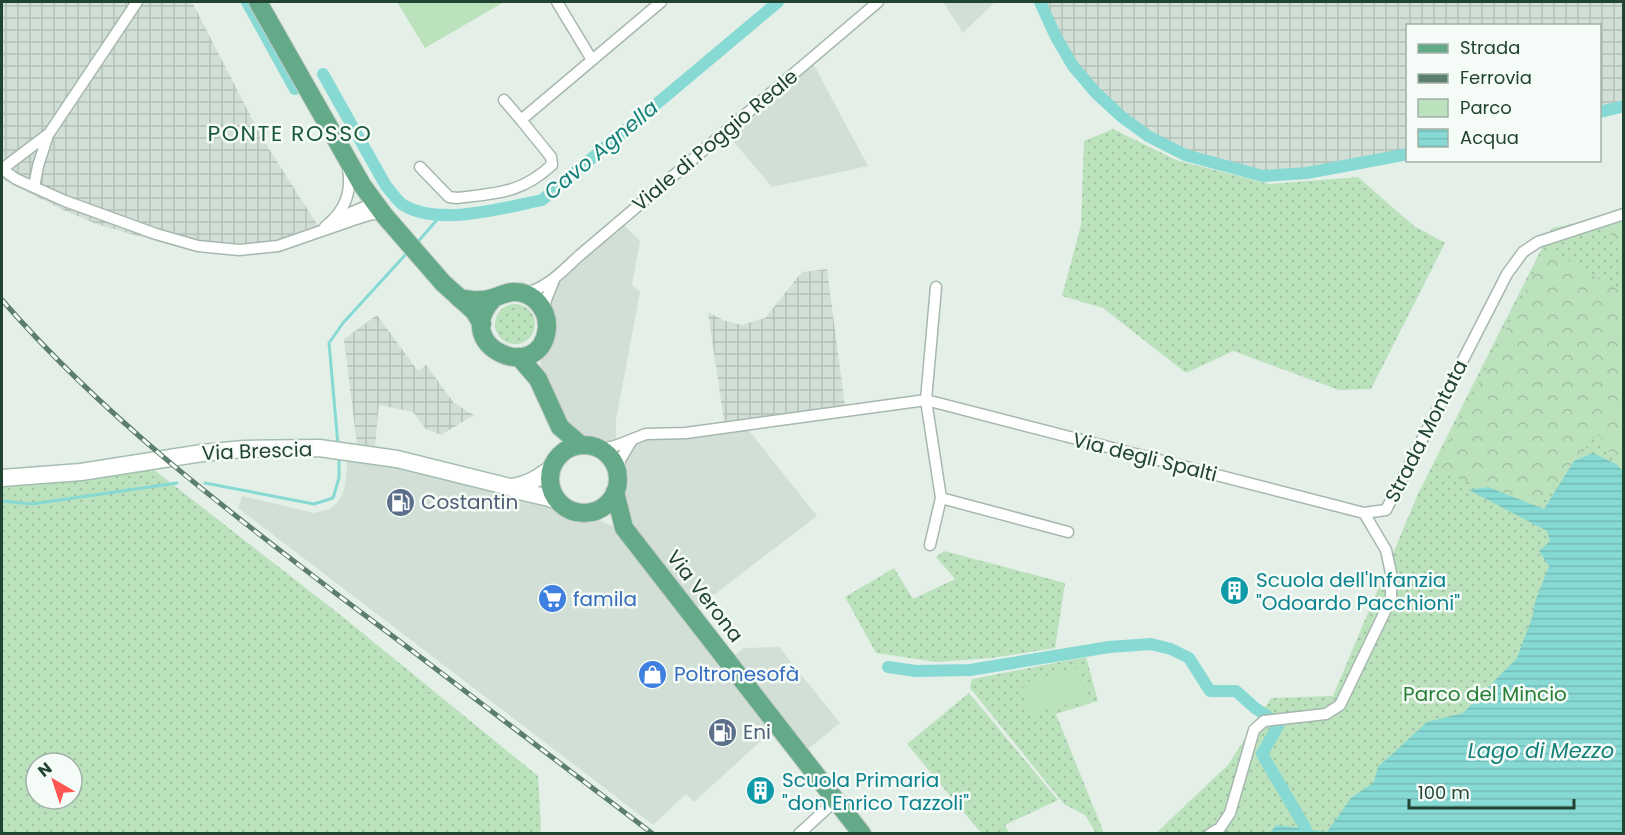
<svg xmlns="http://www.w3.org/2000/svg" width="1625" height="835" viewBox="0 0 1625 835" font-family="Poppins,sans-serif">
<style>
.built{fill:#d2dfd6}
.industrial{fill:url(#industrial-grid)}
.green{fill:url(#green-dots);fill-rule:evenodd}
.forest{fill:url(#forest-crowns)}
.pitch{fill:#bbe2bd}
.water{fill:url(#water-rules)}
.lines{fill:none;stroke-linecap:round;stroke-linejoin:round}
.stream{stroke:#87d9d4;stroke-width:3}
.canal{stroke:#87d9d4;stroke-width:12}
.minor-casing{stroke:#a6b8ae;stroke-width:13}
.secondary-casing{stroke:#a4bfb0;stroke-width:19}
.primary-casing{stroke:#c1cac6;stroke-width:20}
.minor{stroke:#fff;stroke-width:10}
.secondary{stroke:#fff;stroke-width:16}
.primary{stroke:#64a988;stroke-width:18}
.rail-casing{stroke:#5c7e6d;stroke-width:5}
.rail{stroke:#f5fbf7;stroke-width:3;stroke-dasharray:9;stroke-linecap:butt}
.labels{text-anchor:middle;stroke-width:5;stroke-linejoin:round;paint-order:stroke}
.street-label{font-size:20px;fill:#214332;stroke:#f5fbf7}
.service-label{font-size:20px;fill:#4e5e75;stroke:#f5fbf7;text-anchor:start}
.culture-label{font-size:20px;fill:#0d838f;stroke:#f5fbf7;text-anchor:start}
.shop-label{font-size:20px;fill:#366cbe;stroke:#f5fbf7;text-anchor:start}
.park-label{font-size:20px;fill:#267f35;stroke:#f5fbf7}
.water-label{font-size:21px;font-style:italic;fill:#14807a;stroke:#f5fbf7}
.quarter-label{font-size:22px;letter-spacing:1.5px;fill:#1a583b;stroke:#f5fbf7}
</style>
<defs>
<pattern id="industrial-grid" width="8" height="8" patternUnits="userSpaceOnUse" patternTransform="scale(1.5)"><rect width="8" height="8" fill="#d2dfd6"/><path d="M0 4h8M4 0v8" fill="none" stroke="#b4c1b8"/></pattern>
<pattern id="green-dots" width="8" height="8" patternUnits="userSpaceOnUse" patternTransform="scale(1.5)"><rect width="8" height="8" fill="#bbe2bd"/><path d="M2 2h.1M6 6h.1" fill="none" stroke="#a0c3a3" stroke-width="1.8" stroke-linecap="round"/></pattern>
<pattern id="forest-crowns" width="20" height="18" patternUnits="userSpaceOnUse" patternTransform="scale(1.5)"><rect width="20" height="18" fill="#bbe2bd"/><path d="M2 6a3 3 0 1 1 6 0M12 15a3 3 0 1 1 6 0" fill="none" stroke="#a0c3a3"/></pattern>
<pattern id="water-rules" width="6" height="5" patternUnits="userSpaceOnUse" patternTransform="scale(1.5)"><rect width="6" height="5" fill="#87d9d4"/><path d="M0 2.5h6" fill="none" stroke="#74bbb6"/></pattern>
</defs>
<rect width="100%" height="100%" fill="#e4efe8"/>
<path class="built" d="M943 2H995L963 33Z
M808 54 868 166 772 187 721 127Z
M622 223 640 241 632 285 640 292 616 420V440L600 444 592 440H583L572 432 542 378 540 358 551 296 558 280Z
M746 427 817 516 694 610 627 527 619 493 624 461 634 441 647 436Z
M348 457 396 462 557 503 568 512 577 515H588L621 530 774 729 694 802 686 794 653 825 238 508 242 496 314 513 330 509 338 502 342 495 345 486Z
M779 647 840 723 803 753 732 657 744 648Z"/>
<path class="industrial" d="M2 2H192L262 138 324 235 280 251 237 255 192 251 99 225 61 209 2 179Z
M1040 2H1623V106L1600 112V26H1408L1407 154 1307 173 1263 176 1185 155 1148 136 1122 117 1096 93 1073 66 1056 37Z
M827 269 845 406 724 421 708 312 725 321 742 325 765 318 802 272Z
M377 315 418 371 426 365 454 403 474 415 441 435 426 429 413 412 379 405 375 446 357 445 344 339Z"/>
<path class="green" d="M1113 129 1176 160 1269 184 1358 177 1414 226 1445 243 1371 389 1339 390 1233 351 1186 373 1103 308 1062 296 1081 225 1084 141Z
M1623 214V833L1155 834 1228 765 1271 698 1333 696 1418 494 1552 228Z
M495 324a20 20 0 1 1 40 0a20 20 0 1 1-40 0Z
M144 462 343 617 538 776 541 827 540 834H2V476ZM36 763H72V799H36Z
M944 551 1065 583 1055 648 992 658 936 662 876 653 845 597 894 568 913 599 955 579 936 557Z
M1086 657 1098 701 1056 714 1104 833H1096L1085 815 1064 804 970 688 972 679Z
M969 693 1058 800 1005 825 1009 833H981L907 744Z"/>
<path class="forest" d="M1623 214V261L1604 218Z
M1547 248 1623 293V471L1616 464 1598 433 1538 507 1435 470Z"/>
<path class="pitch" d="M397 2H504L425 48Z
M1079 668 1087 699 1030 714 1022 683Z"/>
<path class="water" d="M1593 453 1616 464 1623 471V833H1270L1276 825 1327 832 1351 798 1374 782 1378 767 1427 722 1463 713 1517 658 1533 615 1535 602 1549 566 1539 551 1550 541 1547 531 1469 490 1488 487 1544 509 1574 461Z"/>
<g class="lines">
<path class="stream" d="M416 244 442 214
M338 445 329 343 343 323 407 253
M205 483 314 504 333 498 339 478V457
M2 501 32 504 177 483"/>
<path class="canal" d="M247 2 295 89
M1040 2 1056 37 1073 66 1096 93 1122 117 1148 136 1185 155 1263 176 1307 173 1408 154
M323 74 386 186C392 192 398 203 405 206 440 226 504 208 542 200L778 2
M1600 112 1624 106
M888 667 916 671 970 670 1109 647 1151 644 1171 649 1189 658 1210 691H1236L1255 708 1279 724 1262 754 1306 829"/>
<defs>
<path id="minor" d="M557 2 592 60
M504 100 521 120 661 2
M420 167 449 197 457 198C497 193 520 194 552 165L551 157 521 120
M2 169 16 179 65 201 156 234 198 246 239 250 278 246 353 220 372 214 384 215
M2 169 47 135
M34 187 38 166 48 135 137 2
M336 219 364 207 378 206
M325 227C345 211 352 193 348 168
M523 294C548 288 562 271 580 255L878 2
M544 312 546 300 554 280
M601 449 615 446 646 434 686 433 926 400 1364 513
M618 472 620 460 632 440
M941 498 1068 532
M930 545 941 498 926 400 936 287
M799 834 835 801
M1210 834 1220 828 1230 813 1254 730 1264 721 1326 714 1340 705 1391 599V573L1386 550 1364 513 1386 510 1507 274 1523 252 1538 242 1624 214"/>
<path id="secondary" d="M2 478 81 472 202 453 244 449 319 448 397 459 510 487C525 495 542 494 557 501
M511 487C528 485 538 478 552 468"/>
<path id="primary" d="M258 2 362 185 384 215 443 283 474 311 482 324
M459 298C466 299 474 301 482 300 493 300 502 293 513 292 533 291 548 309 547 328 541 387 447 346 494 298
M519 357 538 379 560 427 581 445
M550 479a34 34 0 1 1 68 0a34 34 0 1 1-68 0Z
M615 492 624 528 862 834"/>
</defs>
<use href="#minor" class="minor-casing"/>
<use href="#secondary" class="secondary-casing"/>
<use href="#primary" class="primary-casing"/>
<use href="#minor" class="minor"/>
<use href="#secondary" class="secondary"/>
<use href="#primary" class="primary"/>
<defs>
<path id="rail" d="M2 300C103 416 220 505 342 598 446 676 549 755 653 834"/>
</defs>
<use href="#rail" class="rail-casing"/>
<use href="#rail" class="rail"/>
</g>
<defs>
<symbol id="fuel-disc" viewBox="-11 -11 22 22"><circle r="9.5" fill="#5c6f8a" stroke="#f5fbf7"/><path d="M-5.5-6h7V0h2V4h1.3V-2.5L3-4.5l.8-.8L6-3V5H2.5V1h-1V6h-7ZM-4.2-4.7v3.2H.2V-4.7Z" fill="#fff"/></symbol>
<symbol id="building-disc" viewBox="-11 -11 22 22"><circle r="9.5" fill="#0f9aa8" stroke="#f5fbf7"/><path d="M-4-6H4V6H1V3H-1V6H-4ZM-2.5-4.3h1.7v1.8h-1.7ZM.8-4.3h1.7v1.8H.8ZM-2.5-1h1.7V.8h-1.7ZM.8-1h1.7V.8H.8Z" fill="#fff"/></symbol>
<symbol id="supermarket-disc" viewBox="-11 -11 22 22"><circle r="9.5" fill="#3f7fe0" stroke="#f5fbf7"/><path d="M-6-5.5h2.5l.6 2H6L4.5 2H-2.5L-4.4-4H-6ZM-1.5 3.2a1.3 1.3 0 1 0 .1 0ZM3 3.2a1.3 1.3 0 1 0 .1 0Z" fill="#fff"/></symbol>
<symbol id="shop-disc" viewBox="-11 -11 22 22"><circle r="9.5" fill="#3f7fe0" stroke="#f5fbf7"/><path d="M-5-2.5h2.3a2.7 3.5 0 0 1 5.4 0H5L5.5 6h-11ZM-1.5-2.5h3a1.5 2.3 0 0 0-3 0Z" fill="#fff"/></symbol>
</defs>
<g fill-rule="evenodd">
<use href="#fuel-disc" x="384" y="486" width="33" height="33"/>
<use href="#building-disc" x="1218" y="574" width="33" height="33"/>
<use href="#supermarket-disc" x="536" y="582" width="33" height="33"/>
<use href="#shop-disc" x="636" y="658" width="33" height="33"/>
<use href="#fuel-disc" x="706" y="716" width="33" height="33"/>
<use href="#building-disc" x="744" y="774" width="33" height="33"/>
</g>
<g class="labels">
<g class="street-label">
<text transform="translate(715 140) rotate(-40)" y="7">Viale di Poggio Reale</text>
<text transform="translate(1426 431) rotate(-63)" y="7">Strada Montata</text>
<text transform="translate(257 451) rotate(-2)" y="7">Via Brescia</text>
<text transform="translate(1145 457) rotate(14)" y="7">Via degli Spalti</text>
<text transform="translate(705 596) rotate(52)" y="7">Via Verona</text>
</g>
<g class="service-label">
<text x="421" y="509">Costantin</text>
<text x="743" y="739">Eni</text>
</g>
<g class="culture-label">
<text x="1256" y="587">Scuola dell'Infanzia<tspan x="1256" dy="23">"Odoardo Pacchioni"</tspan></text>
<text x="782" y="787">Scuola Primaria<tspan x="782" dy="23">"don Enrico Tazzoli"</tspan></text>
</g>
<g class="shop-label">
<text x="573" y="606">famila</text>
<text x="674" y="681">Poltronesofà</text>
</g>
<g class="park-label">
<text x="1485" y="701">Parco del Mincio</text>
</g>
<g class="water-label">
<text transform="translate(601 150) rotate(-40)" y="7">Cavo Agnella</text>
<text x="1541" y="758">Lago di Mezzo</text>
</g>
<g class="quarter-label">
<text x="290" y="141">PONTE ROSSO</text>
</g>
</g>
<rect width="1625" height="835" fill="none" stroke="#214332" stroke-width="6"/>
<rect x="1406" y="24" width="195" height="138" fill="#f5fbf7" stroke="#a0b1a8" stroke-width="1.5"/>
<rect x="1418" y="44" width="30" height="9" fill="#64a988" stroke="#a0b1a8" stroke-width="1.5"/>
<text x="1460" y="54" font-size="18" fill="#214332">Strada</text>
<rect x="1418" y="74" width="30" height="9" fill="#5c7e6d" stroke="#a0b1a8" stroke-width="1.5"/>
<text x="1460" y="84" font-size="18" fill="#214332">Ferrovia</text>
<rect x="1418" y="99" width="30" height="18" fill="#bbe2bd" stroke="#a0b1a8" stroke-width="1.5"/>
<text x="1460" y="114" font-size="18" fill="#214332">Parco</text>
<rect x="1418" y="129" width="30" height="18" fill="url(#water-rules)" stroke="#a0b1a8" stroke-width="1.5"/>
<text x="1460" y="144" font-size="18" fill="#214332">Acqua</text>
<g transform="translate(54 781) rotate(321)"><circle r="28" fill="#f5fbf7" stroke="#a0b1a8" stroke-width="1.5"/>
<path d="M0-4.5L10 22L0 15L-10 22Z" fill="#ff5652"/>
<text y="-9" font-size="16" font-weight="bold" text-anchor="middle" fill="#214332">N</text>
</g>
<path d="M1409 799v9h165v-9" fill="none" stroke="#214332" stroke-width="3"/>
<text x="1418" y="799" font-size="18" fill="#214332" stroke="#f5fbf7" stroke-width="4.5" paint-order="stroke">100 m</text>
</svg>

■ **Exercise requirements**
Each line above that contains "labels" counts once; report the total of such lines and nothing more.

■ **Response to the task**
2